• **DATASET EXTRACT**:

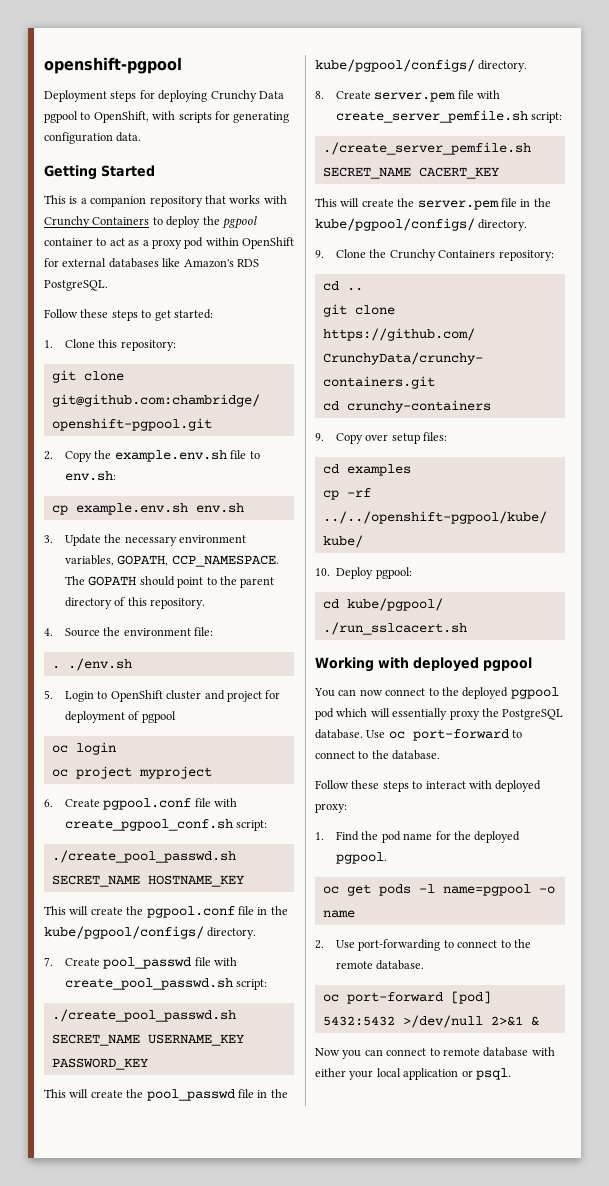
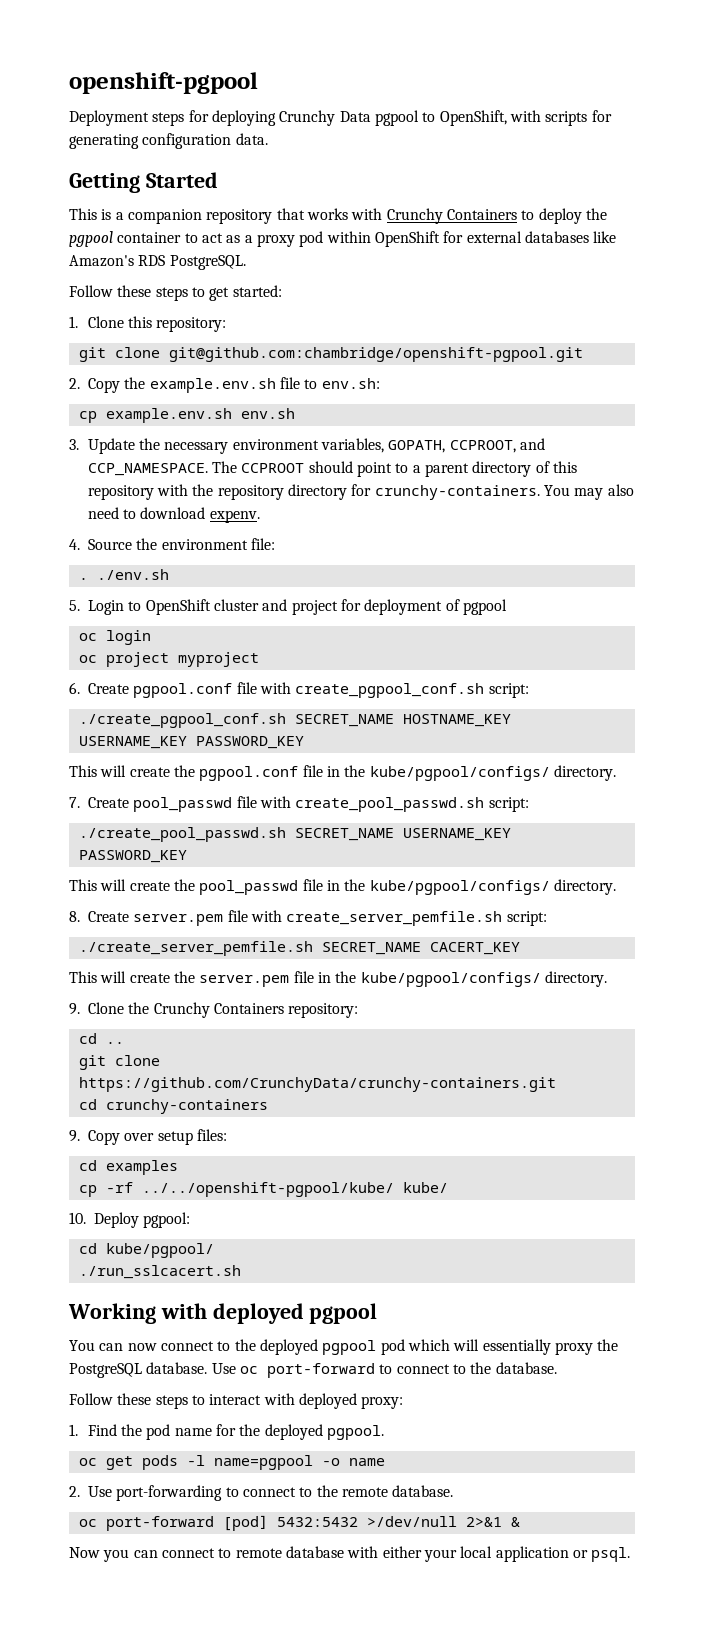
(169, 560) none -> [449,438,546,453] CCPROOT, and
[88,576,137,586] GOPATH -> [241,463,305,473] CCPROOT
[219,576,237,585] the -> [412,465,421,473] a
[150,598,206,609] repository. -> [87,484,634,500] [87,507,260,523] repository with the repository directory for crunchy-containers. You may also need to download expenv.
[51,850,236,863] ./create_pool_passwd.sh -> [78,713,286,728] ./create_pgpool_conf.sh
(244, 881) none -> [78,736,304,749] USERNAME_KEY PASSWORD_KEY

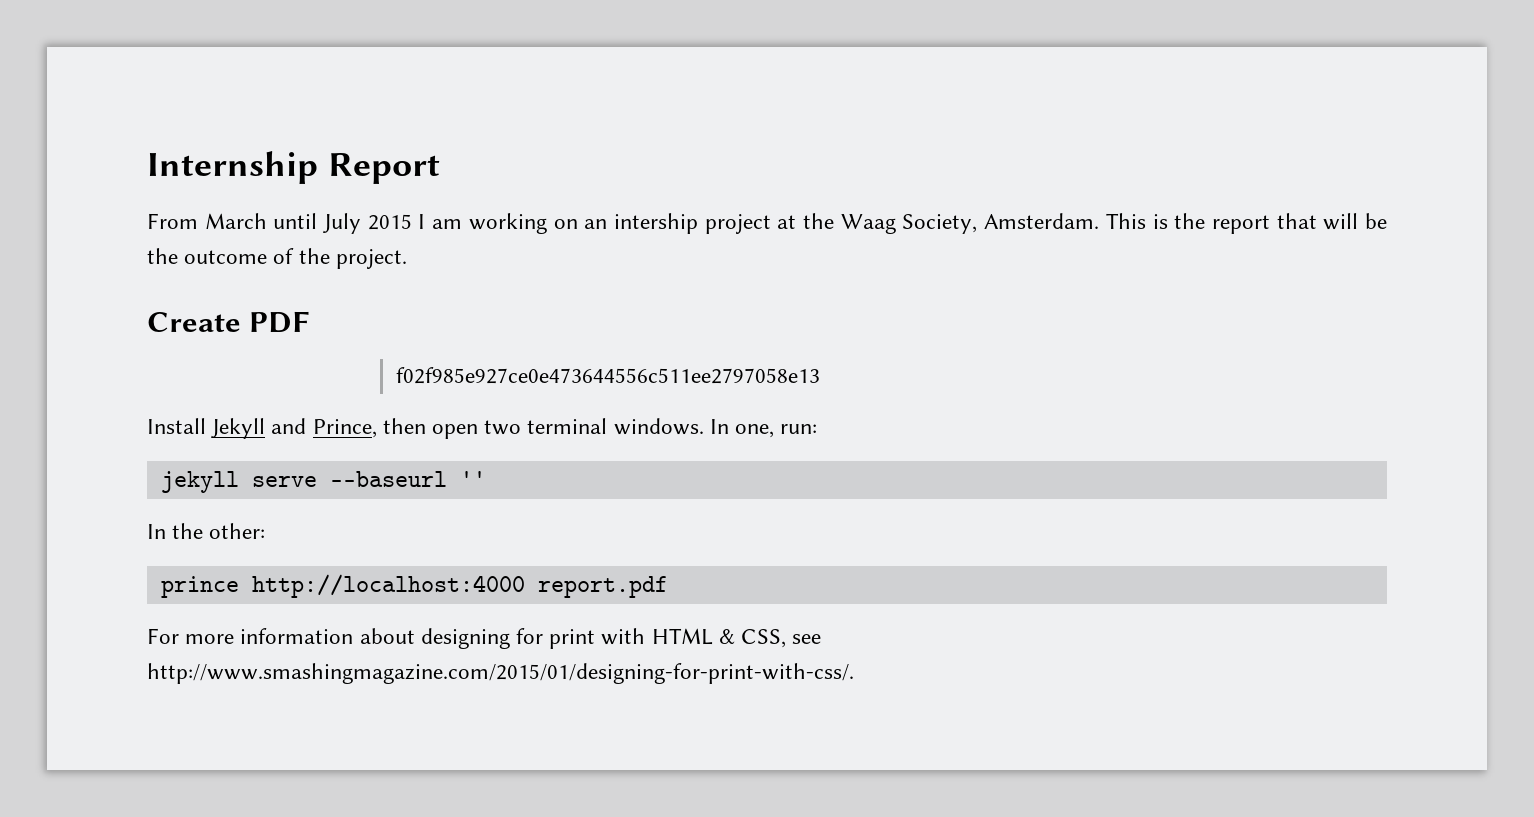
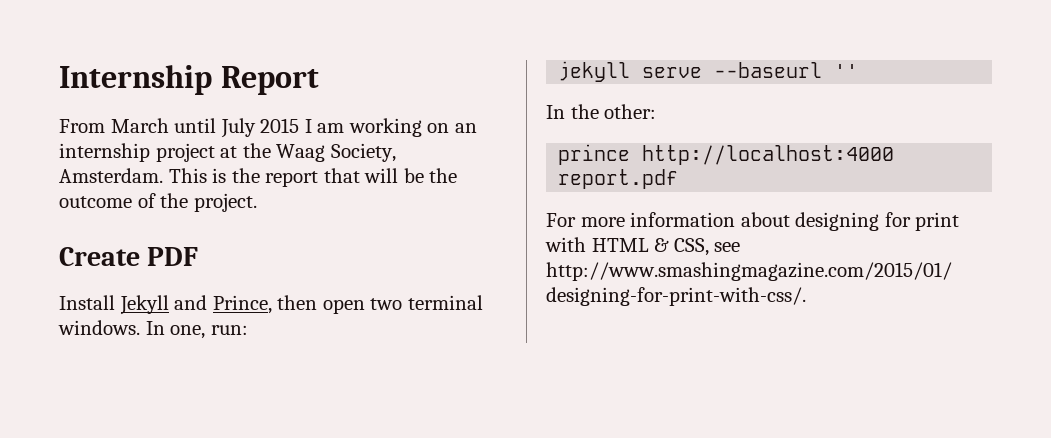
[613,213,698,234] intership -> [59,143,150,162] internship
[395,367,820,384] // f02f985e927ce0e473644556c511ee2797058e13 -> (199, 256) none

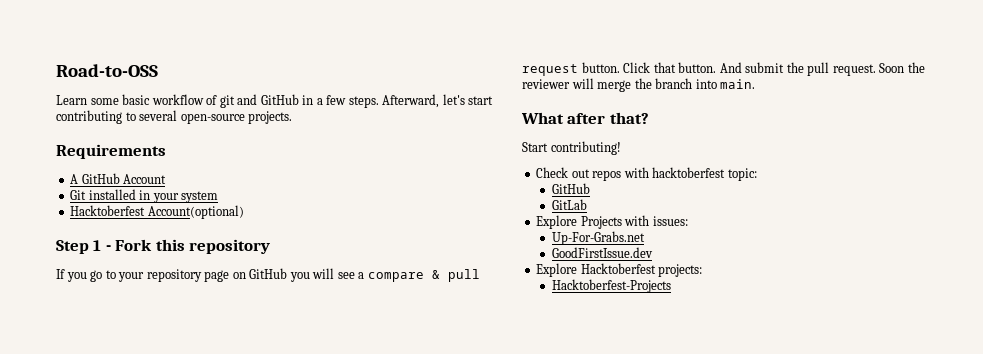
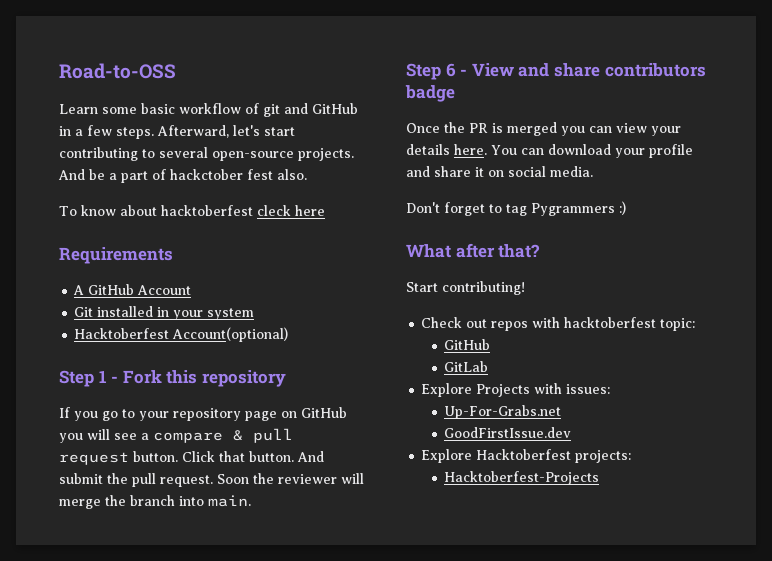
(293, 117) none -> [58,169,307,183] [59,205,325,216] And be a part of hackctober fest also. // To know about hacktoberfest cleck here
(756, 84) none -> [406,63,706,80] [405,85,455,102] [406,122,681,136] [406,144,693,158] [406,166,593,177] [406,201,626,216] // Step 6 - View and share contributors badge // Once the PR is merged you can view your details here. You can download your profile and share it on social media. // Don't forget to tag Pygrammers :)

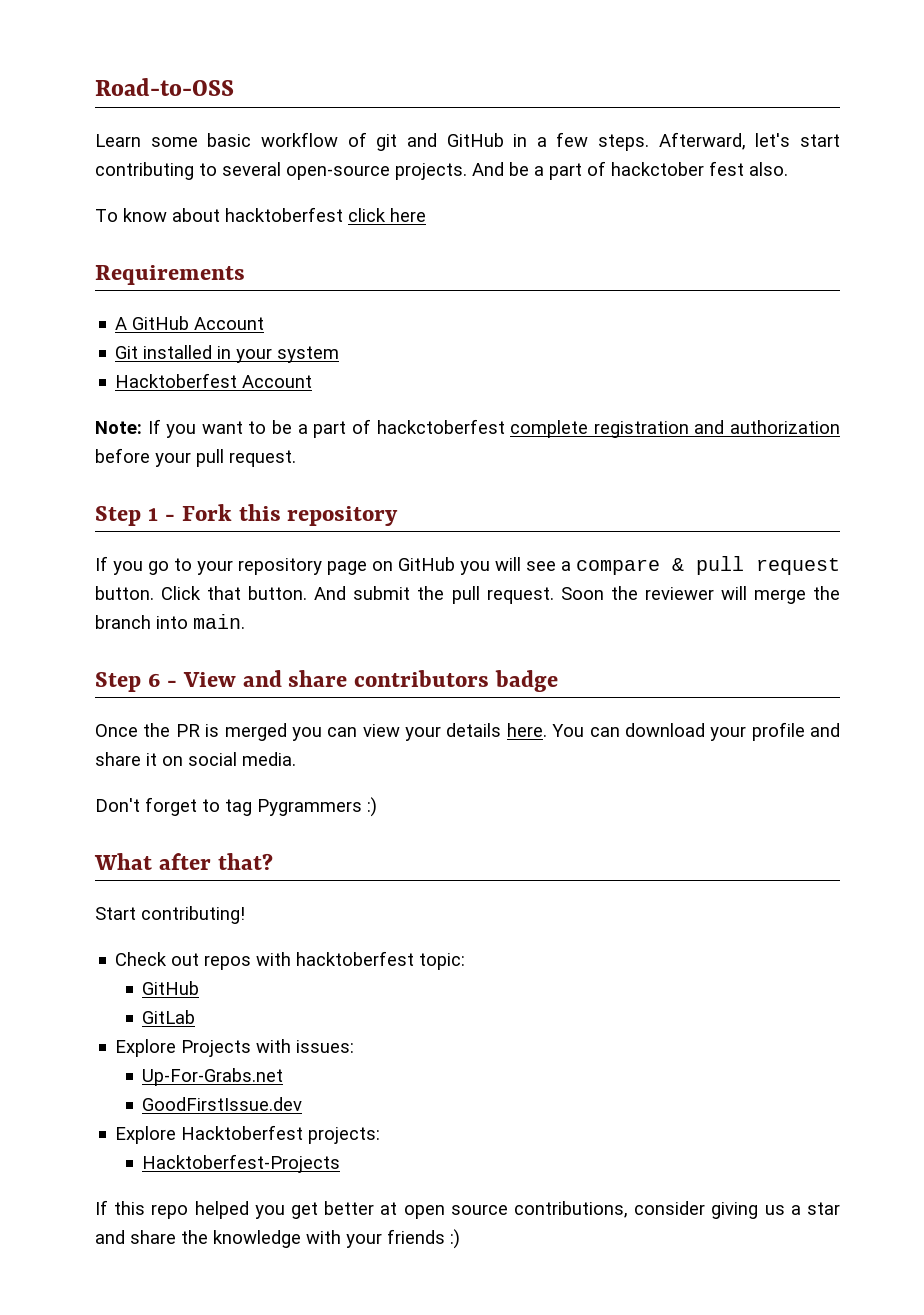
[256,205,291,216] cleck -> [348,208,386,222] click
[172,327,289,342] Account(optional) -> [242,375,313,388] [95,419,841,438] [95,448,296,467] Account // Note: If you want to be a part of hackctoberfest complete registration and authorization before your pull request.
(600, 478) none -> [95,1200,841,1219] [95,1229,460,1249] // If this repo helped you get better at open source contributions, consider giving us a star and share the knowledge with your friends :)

• **WORK ITEM**:
Each entry above should be restated word for word, though no picture may appear in the copy.

• **REPLY**:
(169, 560) none -> [449,438,546,453] CCPROOT, and
[88,576,137,586] GOPATH -> [241,463,305,473] CCPROOT
[219,576,237,585] the -> [412,465,421,473] a
[150,598,206,609] repository. -> [87,484,634,500] [87,507,260,523] repository with the repository directory for crunchy-containers. You may also need to download expenv.
[51,850,236,863] ./create_pool_passwd.sh -> [78,713,286,728] ./create_pgpool_conf.sh
(244, 881) none -> [78,736,304,749] USERNAME_KEY PASSWORD_KEY

[613,213,698,234] intership -> [59,143,150,162] internship
[395,367,820,384] // f02f985e927ce0e473644556c511ee2797058e13 -> (199, 256) none

(293, 117) none -> [58,169,307,183] [59,205,325,216] And be a part of hackctober fest also. // To know about hacktoberfest cleck here
(756, 84) none -> [406,63,706,80] [405,85,455,102] [406,122,681,136] [406,144,693,158] [406,166,593,177] [406,201,626,216] // Step 6 - View and share contributors badge // Once the PR is merged you can view your details here. You can download your profile and share it on social media. // Don't forget to tag Pygrammers :)

[256,205,291,216] cleck -> [348,208,386,222] click
[172,327,289,342] Account(optional) -> [242,375,313,388] [95,419,841,438] [95,448,296,467] Account // Note: If you want to be a part of hackctoberfest complete registration and authorization before your pull request.
(600, 478) none -> [95,1200,841,1219] [95,1229,460,1249] // If this repo helped you get better at open source contributions, consider giving us a star and share the knowledge with your friends :)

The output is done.